On my first visit to the new Saatchi Gallery last year, I was impressed. Nothing about my second visit, today, made me change my mind. It's a wonderfully open, airy, welcoming space. Already, coming through the doors, you feel charged up, ready to enjoy whatever's on offer. Of course it helps that admission's free – you can pay £1:50 if you want for a picture by picture guide – but for me it just emphasises how dreary most of London's other main galleries are by comparison.

On show, Abstract America. It got fairly mixed reviews when it opened, I think, which seems fair enough. As you'd expect with this kind of portmanteau exhibition, there's some good and some not so good. I liked Kristin Baker (The Unfair Advantage for instance), Bart Esposito,, and this by James Wood:

DSC00184s

 - not at all what I'd call abstract, but never mind. 

And this:

DSC00145s

Sterling Ruby's lascivious Kiss Trap Kismet.

It's not only the pictures themselves though: it's the joy of being in an empty gallery…

DSC00159s

That thing in the middle there? That's this.

And there's always the other people:

DSC00188s

It's a nose! Getting to grips with Rachel Harrison.

DSC00156s

Chris Martin

DSC00166s

and Ryan Johnson.

Adrian Searle in the Guardian thought the exhibition had something of a retro feel, "a knowing return to the 1950s and 60s". But there's a major difference. Those old-school abstract expressionists were never much with words. They left that to the critics. Now though, it's part of the job description. Art's become a profession. It's what you learn in art college: the language.

To be fair, it's not in your face here.. By each picture you just get the barest details – artist, title, date. If you want more, you consult the guide. So it's not being imposed: you can ignore it, or you can search it out if you've a mind to. Which makes it less of an irritant, more of an amusing diversion. But there's some classic stuff. Agathe Snow, for instance:

DSC00143s

Within Snow’s work is the intrinsic value of creative methodology and material negotiation, the infusion of her idiosyncratic interpretation and belief into the structures she assembles. The making of Snow’s sculptures is an intensely physical process, and for this series of work she created each piece in the gallery where it was originally exhibited, inhabiting the space for the duration of the show. This performative dimension of her work is evidenced in the finished pieces, such as Five (Cross On The Left With Spider Web), which expose her modes of assemblage, spontaneous decision making, and playful innovation, transforming simple objects such as used clothing and twigs into totems of artistic creation and fictionalised degeneracy.

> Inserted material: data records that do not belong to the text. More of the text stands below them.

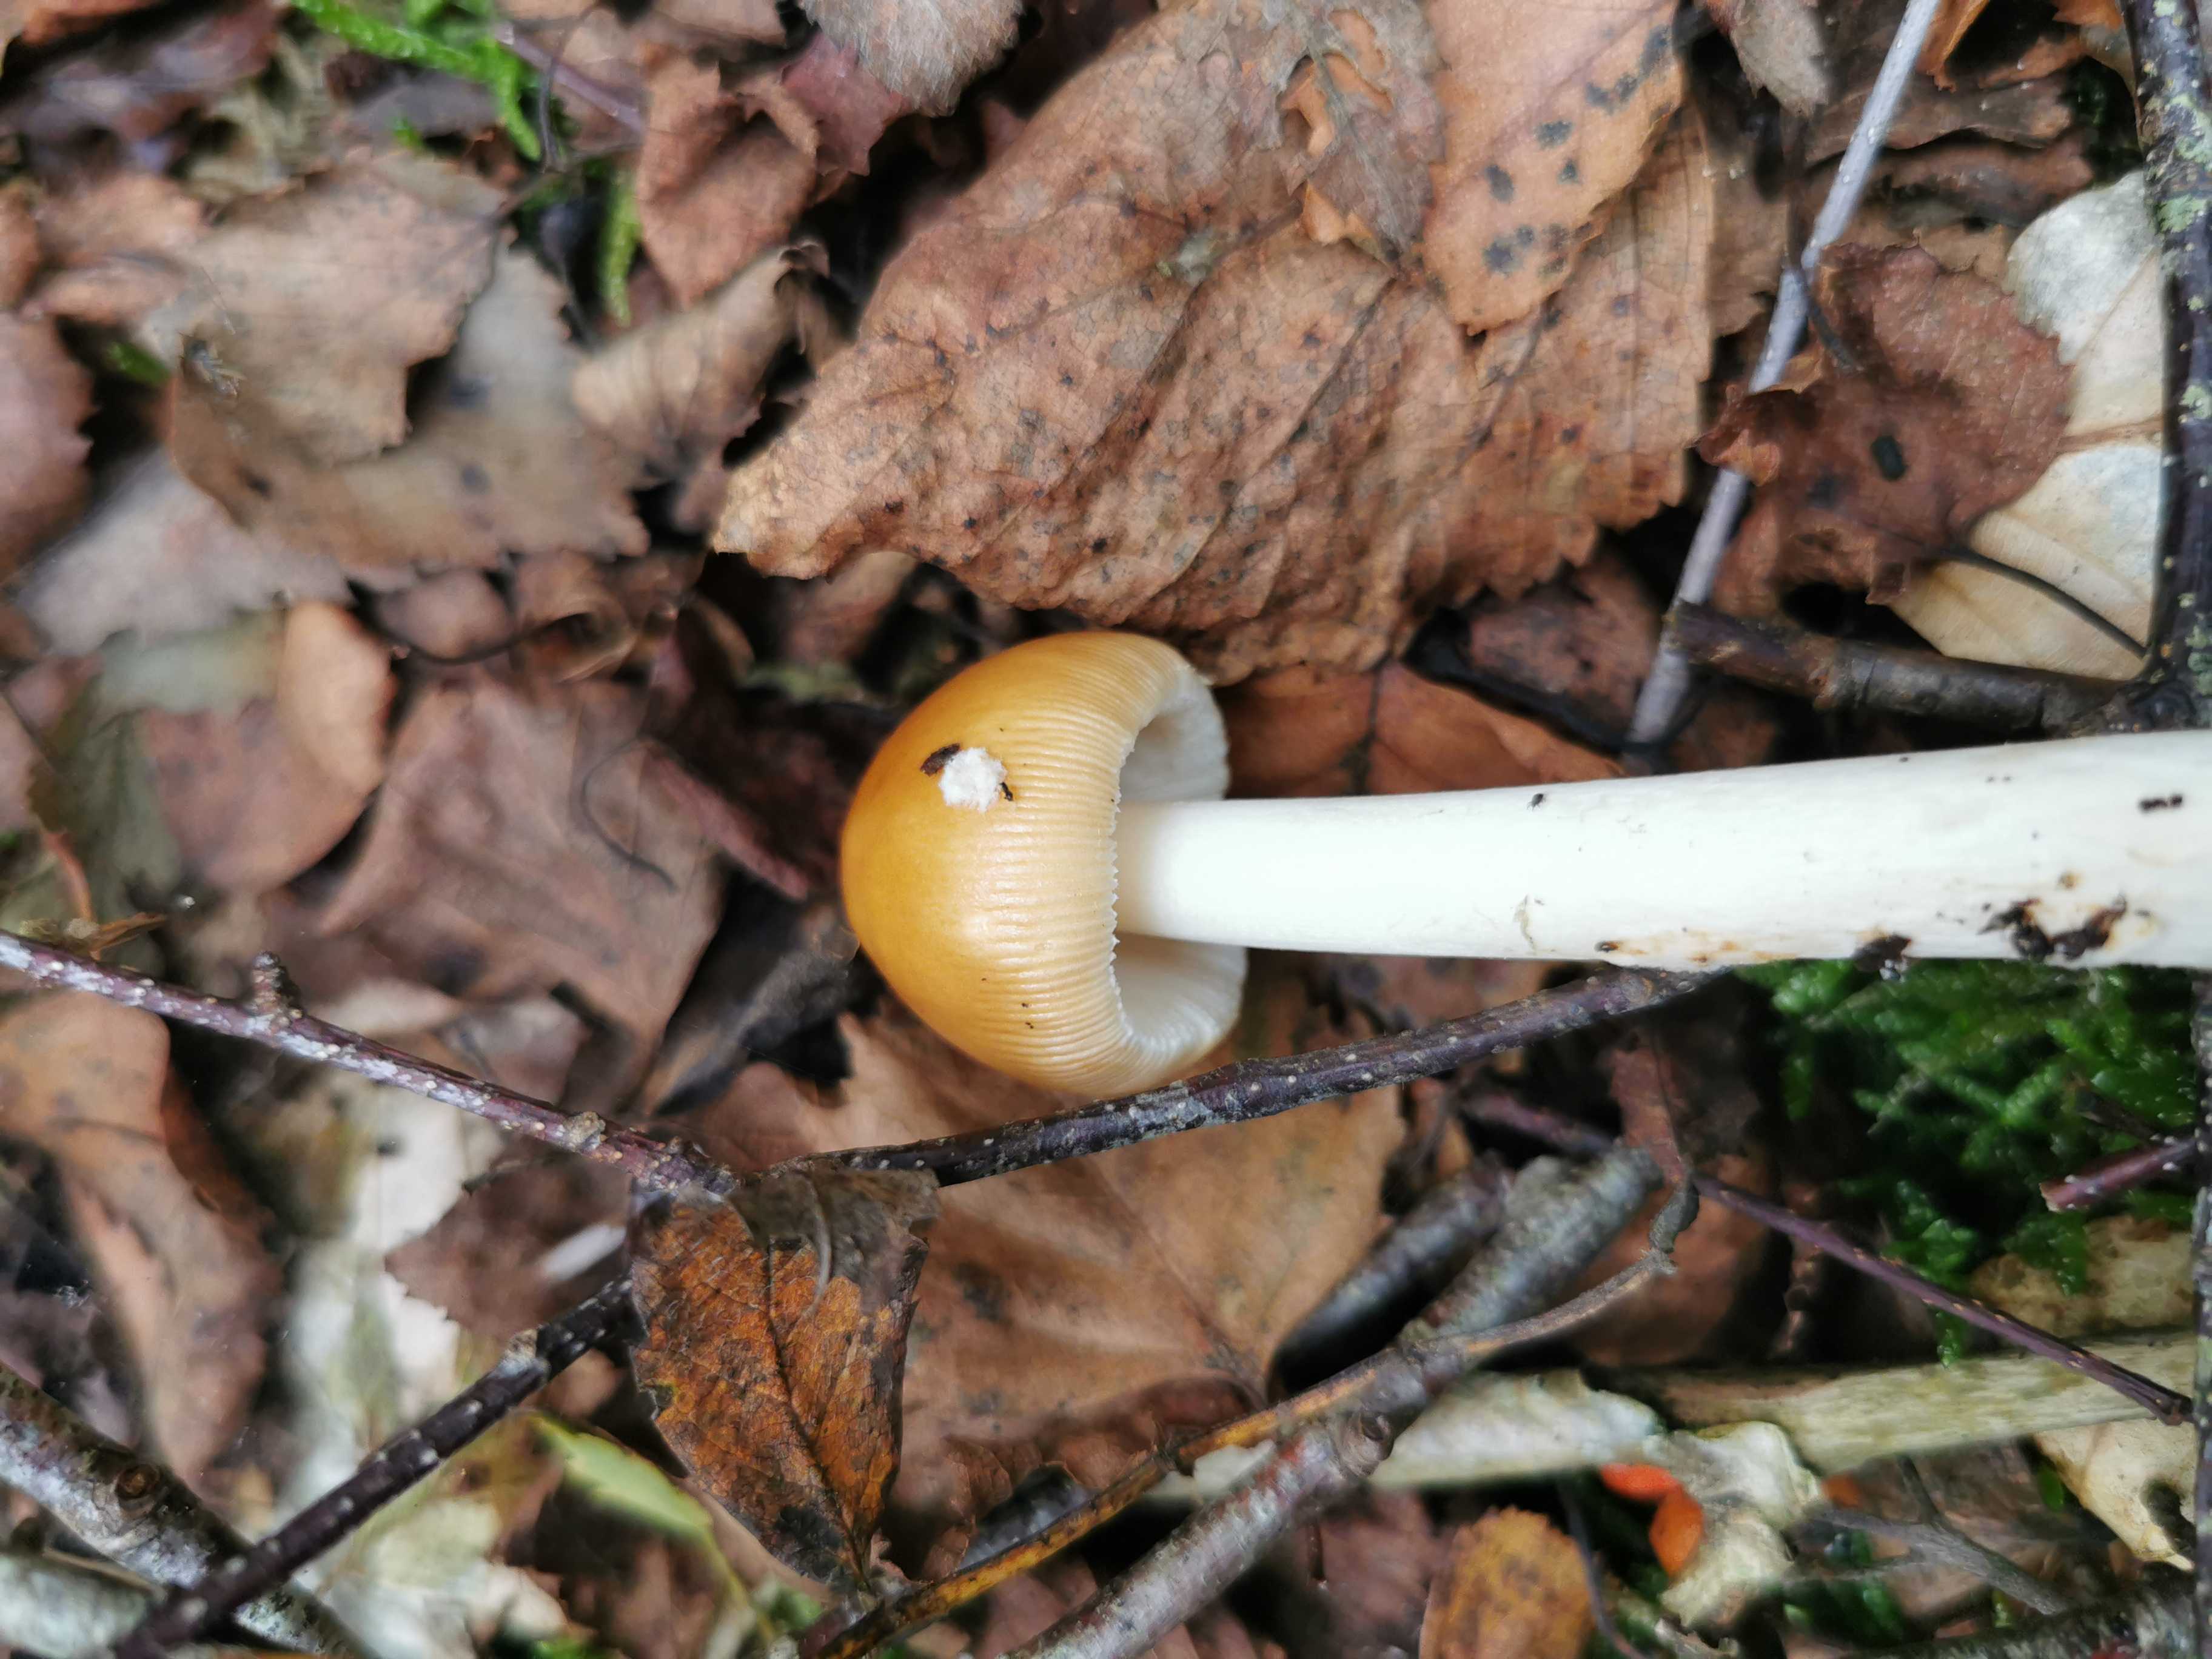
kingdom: Fungi
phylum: Basidiomycota
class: Agaricomycetes
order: Agaricales
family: Amanitaceae
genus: Amanita
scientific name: Amanita fulva
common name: brun kam-fluesvamp
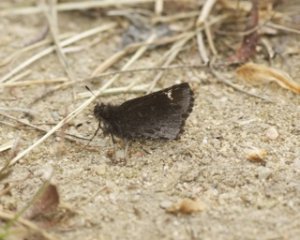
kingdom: Animalia
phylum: Arthropoda
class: Insecta
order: Lepidoptera
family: Hesperiidae
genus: Mastor
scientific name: Mastor vialis
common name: Common Roadside-Skipper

You wonder if perhaps more effort goes into the writing than the making.

With Gedi Sibony, there's no contest. Side Show, Side Show:

DSC00172s

In addition to minimalism, Sibony also cites inspiration from Robert Rauschenberg’s combines and Richard Tuttle’s post-minimalism in his synthesis of disparate media, and the arte povera movement in its approach to experimentation and mystical conception of the natural quality of materials. Side Show, Side Show is a deceptively simple arrangement of two wooden frames leaned against the wall, establishing a contingent relationship to both each other and the surrounding gallery architecture. Delineating empty space as a comparable field by which to measure the sculpture’s existence, Side Show, Side Show wittily hovers between ‘being’ and ‘nothingness’, exuding a quiet spiritual aura in its delicate self-assertion. Presented with understated elegance, the frames operate as both a form and its shadow, action and consequence, a receptacle and echo of viewer perception.

That's genius, that is. Any old fool could come up with the actual work – a few bits of wood of absolutely no aesthetic merit. But it takes years of education at the highest level to come up with phraseology of that class. This art business isn't for amateurs.